The note – marked ‘not for general distribution’ and obtained by BrexitCentral – is dated 26th November and states that the UK-EU customs union which would come into effect if the backstop is triggered “would be a practical barrier to the UK entering separate trade agreements on goods with third countries”.
This is in direct contradiction to the Prime Minister who has insisted that her deal will allow the UK to have an entirely independent trade policy.
The legal note also appears to suggest that the Prime Minister’s claim (also repeated last Monday) that her deal “takes back control of our laws” by ending “the jurisdiction of the European Court of Justice in the UK” with “our laws being made in our Parliament, enforced by our courts” does not entirely stand up to scrutiny.
Another section in the document which caught my eye concerns what happens when the proposed Joint Committee (of representatives of both the EU and UK) which supervises the Withdrawal Agreement and the backstop cannot reach a consensus on certain issues:
“Both UK and EU are represented on the Joint Committee, so no decision may be made without the UK’s agreement. This may not be the same thing as the two parties having equal power, as the aims of the parties will matter. If the Joint Committee is unable to reach a decision, in some circumstances, that will block next steps. The party that wants those next steps to occur, will then be at a practical disadvantage. By way of example, i) the Joint Committee sets the limits of state aid that can be authorised by the UK for agriculture. If limits are not agreed, state aid may not be authorised.”
In other words, in those circumstances the UK would not be free to set levels of subsidy for UK agriculture, but the EU would remain free to adjust its Common Agricultural Policy however it liked. EU products would therefore have open access to the UK market via the customs union, while Brussels could stop us subsidising agriculture at all unless it was agreed in the Joint Committee.

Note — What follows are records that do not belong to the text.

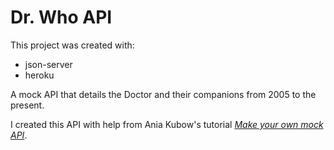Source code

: # Dr. Who API

This project was created with:
- json-server
- heroku

A mock API that details the Doctor and their companions from 2005 to the present. 

I created this API with help from Ania Kubow's tutorial *[Make your own mock API](https://www.youtube.com/watch?v=FLnxgSZ0DG4)*.

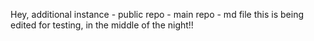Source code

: Hey,
  additional instance - public repo - main repo - md file
this is being edited for testing, in the middle of the night!!
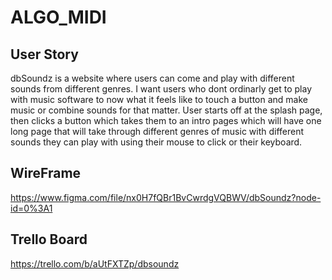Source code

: # ALGO_MIDI

## User Story 
dbSoundz is a website where users can come and play with different sounds from different genres. I want users who dont ordinarly get to play with music software to now what it feels like to touch a button and make music or combine sounds for that matter. 
User starts off at the splash page, then clicks a button which takes them to an intro pages which will have one long page that will take through different genres of music with different sounds they can play with using their mouse to click or their keyboard.


## WireFrame
https://www.figma.com/file/nx0H7fQBr1BvCwrdgVQBWV/dbSoundz?node-id=0%3A1

## Trello Board
https://trello.com/b/aUtFXTZp/dbsoundz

With that, May's lies are exposed to all in full view. Was she that stupid to think this was a good deal? Was she that stupid to think this would not be exposed?
Apparently so. Never underestimate the arrogance or stupidity of politicians.
Hypocrite Theresa May in Bed With the EU While Chastising the UK Parliament
This was crystal clear long ago. On November 30, I wrote Hypocrite Theresa May in Bed With the EU While Chastising the UK Parliament.
Rotten Kettle of Fish
May tells the House of Commons they have a “duty to listen to their constituents before taking a decision in the national interest”. This deal is such a rotten kettle of fish that even the public sees clearly sees it. What an amazing hypocrite.
Demands Will Never End
On November 18, I noted Opposition Mounts to Brexit Deal but France Has Still More Demands Already.
Flashback November 16
Macron added to his climate change demand, upping the ante to include fishing rights.
"We as 27 have a clear position on fair competition, on fish, and on the subject of the EU's regulatory autonomy, and that forms part of our position for the future relationship talks," said Macron.
Clearly, Macron understood what was in the agreement that May signed.
May not only knew what she signed, she lied about it.
And this was all easily predictable. The moment she refused to release the legal document, anyone with an ounce of common sense knew she was hiding something.
It was even worse than I speculated.
This is the political end of Theresa May. She deserves to have this agreement crammed down her throat in 100% dissent.
That won't happen, but the margin should be so huge, that she resigns.
Even if she does not resign, her days are numbered.